Attività: Trascrivi fedelmente, parola per parola, tutte le righe dell'elenco che segue. Lascia fuori dalla risposta le immagini.

(Voci salvate)
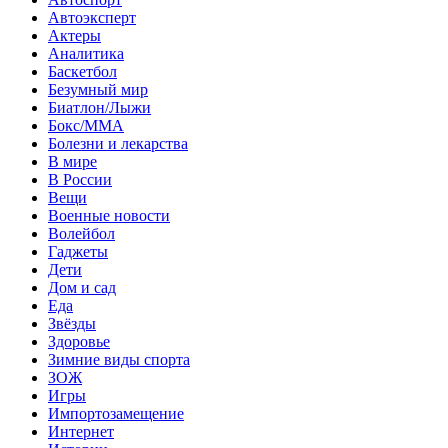
Автоэксперт
Актеры
Аналитика
Баскетбол
Безумный мир
Биатлон/Лыжи
Бокс/MMA
Болезни и лекарства
В мире
В России
Вещи
Военные новости
Волейбол
Гаджеты
Дети
Дом и сад
Еда
Звёзды
Здоровье
Зимние виды спорта
ЗОЖ
Игры
Импортозамещение
Интернет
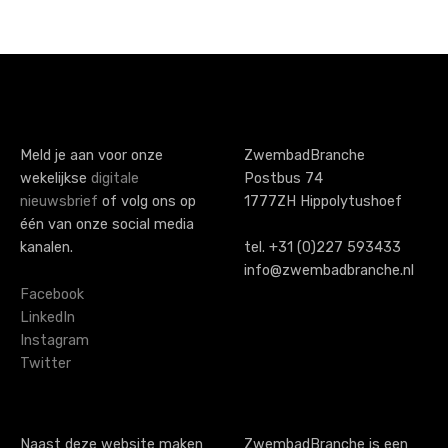
Meld je aan voor onze
ZwembadBranche
wekelijkse
digitale
Postbus 74
nieuwsbrief
of volg ons op
1777ZH Hippolytushoef
één van onze social media
kanalen.
tel. +31 (0)227 593433
info@zwembadbranche.nl
Facebook
LinkedIn
Instagram
Twitter
Naast deze website maken
ZwembadBranche is een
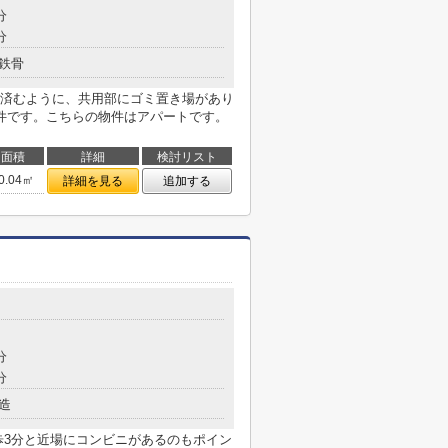
分
分
鉄骨
済むように、共用部にゴミ置き場があり
件です。こちらの物件はアパートです。
面積
詳細
検討リスト
0.04㎡
詳細を見る
追加する
分
分
造
歩3分と近場にコンビニがあるのもポイン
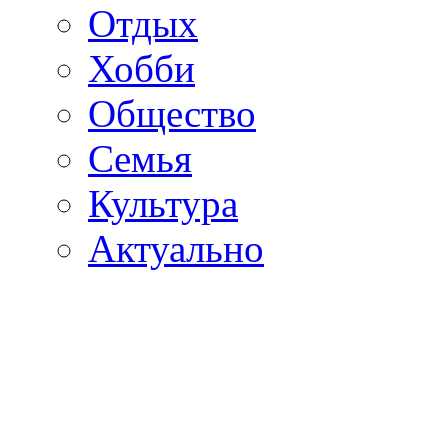
Отдых
Хобби
Общество
Семья
Культура
Актуально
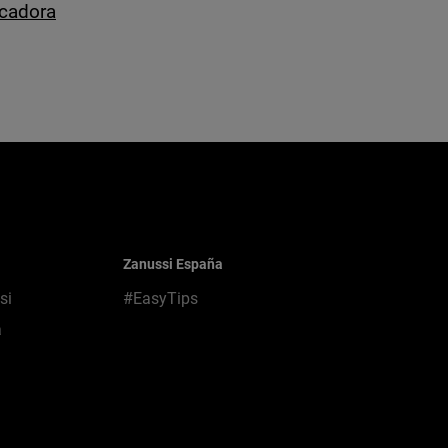
ecadora
Zanussi España
si
#EasyTips
a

Spazio risposta:
Автоэксперт
Актеры
Аналитика
Баскетбол
Безумный мир
Биатлон/Лыжи
Бокс/MMA
Болезни и лекарства
В мире
В России
Вещи
Военные новости
Волейбол
Гаджеты
Дети
Дом и сад
Еда
Звёзды
Здоровье
Зимние виды спорта
ЗОЖ
Игры
Импортозамещение
Интернет
Meld je aan voor onze
ZwembadBranche
wekelijkse
digitale
Postbus 74
nieuwsbrief
of volg ons op
1777ZH Hippolytushoef
één van onze social media
kanalen.
tel. +31 (0)227 593433
info@zwembadbranche.nl
Facebook
LinkedIn
Instagram
Twitter
Naast deze website maken
ZwembadBranche is een
分
分
鉄骨
済むように、共用部にゴミ置き場があり
件です。こちらの物件はアパートです。
面積
詳細
検討リスト
0.04㎡
詳細を見る
追加する
分
分
造
歩3分と近場にコンビニがあるのもポイン
Отдых
Хобби
Общество
Семья
Культура
Актуально
ecadora
Zanussi España
si
#EasyTips
a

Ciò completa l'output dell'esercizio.